Sin embargo, detrás de todas estas teorías que coexisten y rivalizan unas con otras, la opinión pública americana ha volteado a ver la vida personal de los militares que pasan años e incluso décadas fuera de su país. La carrera militar en los Estados Unidos es socialmente apreciada y económicamente remunerada. A pesar de esto, los efectos de la profesión militar sobre las familias son dolorosos. Hace unos días, el Washington Post publicó un texto que ha generado mucha controversia en la Unión americana: ¿Por qué mi esposo me engañó? El texto escrito en primera persona por Rebecca Sinclair, esposa del general Jeffrey Sinclair, es revelador: el alejamiento daña severamente los lazos familiares. La soledad y la distancia con las familias, ha provocado que desde 2001 decenas de militares hayan estado envueltos en escándalos extramaritales que han conmocionado a una moralista sociedad americana. “Ojalá pudiera decir que mi esposo es el único que ha sido infiel, pero no es así.

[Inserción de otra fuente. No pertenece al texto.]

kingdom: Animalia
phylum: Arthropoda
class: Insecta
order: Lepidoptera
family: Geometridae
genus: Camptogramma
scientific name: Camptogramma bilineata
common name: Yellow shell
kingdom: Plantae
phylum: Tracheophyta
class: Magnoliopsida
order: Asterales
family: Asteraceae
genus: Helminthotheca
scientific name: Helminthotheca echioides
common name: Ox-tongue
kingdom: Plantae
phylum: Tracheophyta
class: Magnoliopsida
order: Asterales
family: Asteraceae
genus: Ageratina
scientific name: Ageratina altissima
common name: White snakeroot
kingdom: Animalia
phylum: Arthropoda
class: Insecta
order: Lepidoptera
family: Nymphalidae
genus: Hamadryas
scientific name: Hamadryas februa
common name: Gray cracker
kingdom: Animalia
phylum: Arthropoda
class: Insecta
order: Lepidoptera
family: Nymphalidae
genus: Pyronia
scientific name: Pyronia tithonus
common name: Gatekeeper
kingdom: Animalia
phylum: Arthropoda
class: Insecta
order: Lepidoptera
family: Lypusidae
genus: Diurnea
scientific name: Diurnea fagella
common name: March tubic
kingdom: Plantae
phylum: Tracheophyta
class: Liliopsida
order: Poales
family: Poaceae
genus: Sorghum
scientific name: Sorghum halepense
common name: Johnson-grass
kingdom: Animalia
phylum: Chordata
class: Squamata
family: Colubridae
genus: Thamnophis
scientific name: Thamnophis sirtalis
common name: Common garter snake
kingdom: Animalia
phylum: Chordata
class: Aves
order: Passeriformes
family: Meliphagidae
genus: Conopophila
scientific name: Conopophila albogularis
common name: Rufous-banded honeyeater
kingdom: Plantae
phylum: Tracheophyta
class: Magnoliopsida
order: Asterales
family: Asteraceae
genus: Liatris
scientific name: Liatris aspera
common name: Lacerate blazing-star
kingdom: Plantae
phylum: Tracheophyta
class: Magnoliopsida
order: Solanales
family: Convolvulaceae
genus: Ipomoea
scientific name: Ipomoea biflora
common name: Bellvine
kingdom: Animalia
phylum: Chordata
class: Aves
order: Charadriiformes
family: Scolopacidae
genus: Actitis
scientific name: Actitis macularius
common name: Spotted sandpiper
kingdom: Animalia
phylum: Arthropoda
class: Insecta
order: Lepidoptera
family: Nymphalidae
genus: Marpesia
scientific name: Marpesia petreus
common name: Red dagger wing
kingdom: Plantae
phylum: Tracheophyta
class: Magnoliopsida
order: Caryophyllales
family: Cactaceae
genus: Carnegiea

Desde 2001, la presión de la guerra ha llevado a muchos miembros (de la milicia) a comportamiento autodestructivos (…) abandonar a sus familias y comenzar nuevas vidas con otros hombres y mujeres. Muchas esposas saben de las infidelidades, pero prefieren mantenerse en silencio”.

Estados Unidos lleva más de una década en enfrentamientos militares múltiples. Nunca antes la fuerza militar norteamericana ha llevado tanto tiempo desplegada a nivel internacional y en tantos frentes. Miles y miles de soldados se enfrentan a una experiencia traumática que puede marcarlos de por vida.

Dejando de lado la evaluación de las labores de Petraeus en los distintos puestos que ha ocupado y el juicio sobre su vida personal, la profesionalización y solidez de los servicios de inteligencia en Estados Unidos no pueden borrar el componente humano. Los celos, engaños, luchas de poder y desconfianzas son a veces más poderosas que las instituciones, las leyes y los contrapesos. Seguramente Petraeus no será recordado por sus éxitos o abusos en guerras como las de Irak o Afganistán, sino por esa trama amorosa y de celos que apenas comienza a desplegarse.

PERFIL

Ejemplar


David Petraeus es el claro ejemplo de la independencia tan labrada de los órganos de inteligencia de los Estados Unidos. Petraeus, republicano y conservador, era visto en Estados Unidos como el comandante implacable que había logrado construir una salida legítima en Irak tras años de empantamiento. Un militar destacado, formado en escuelas castrenses y civiles, que entendió el valor de la política para resolver la crisis de seguridad que vivían tanto Irak como Afganistán.